Machine Learning Classification Methods Performance Comparison in Liver Cancer Cohort
Abstract
The goal of this paper is to compare the performance of the statistical and machine learning classification methods in diagnosing the death of liver cancer patients based on demographic characteristics, risk factors, and medical interventions. For this purpose, five methods; include random tree, C4.5, random forest, support vector machine (SVM) and logistic regression, all of which are supervised methods, were selected. The data used in this research are the real data of 165 patients diagnosed with liver cancer in a hospital in Portugal. The aim variable is the patient's death during the trial period, and the aforementioned group was monitored for a year. There are twenty-six qualitative and twenty-three quantitative variables in this diverse dataset. In total, 10.22% of the dataset is missing data, and just eight patients have full information in every field (4.85%). Additionally, there is some class disparity (63 cases classified as "Dead" and 102 as "Alive"). With 73.33% accurate detection, the SVM approach was found to be the most effective approach.
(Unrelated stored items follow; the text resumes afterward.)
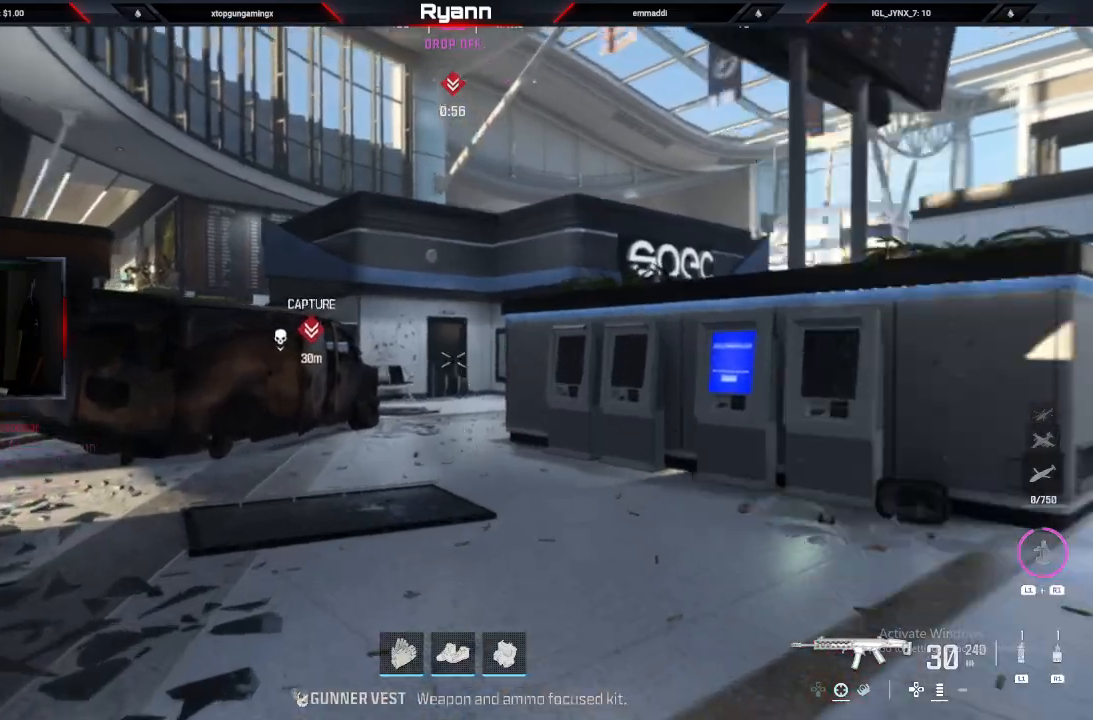
{"buttons": [], "left_stick": "up-left", "right_stick": "left", "events": [[400, "right_stick", "left"], [467, "R1", "up"], [500, "left_stick", "up-left"]]}
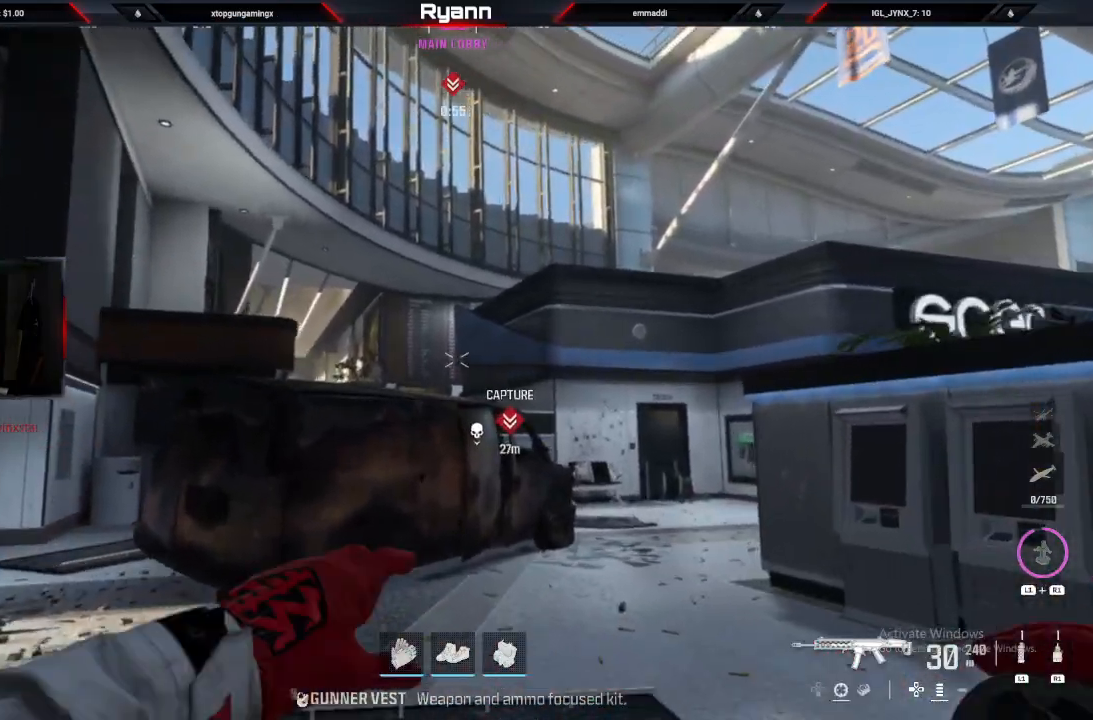
{"buttons": ["L1"], "left_stick": "up", "right_stick": "left", "events": [[317, "left_stick", "up"], [483, "L1", "down"]]}
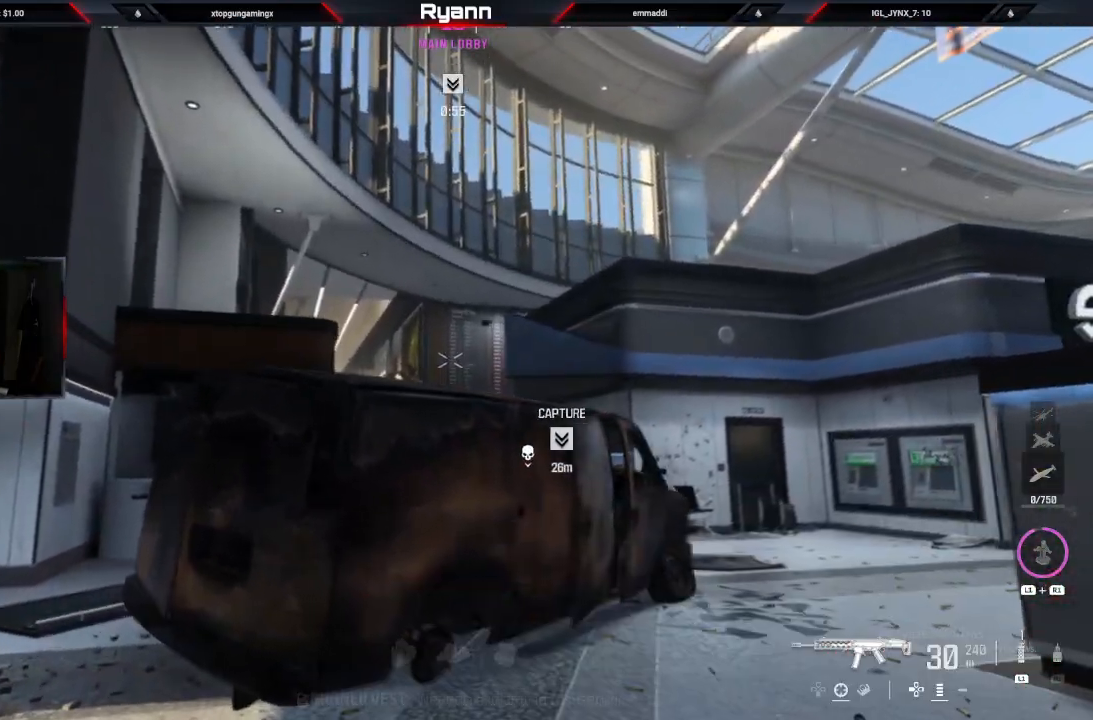
{"buttons": [], "left_stick": "up-right", "right_stick": "down-left", "events": [[33, "left_stick", "center"], [117, "L1", "up"], [200, "L1", "down"], [250, "left_stick", "up-right"], [350, "L1", "up"], [383, "right_stick", "center"], [467, "right_stick", "down-left"]]}
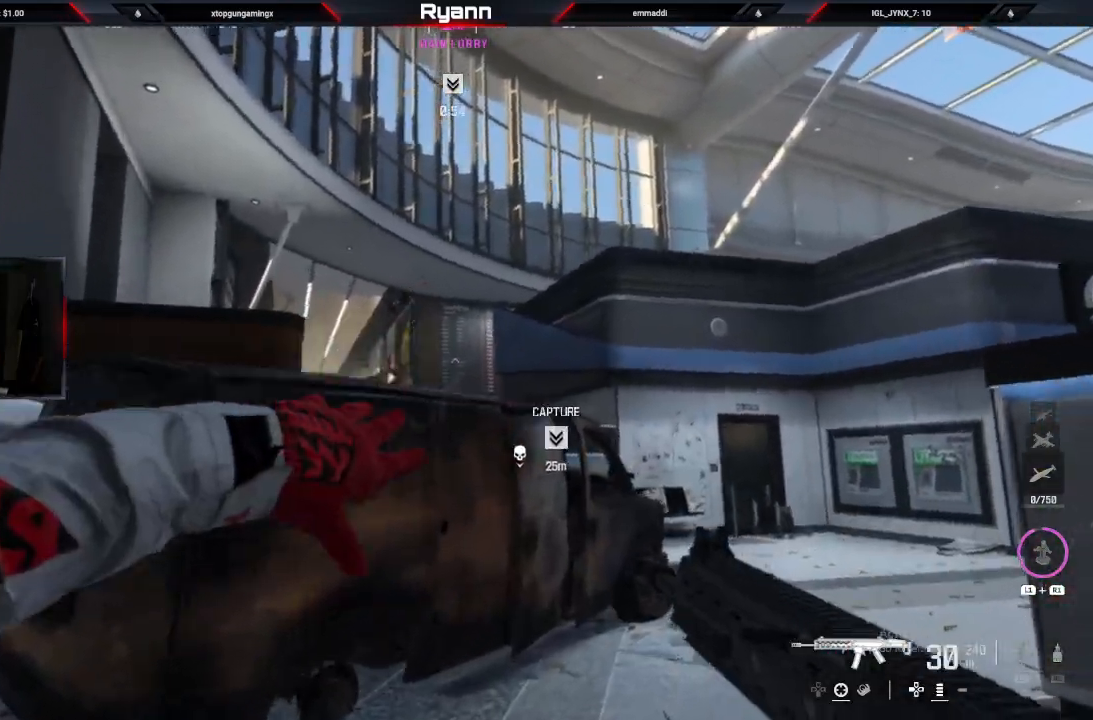
{"buttons": [], "left_stick": "up-right", "right_stick": "center", "events": [[17, "right_stick", "center"], [83, "right_stick", "down"], [250, "right_stick", "center"]]}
After that, the random forest method with 71.52% had a more correct identification ratio than the others. The treesC4.5 method had the lowest correct diagnosis with 58.18%. Although, based on the ROC Area index, the random forest method performed better (with an area under the curve = 0.789) than the SVM method (with an area under the curve = 0.711). In total, SVM and random forest methods worked with a large difference compared to others in diagnosing the death of patients with liver cancer.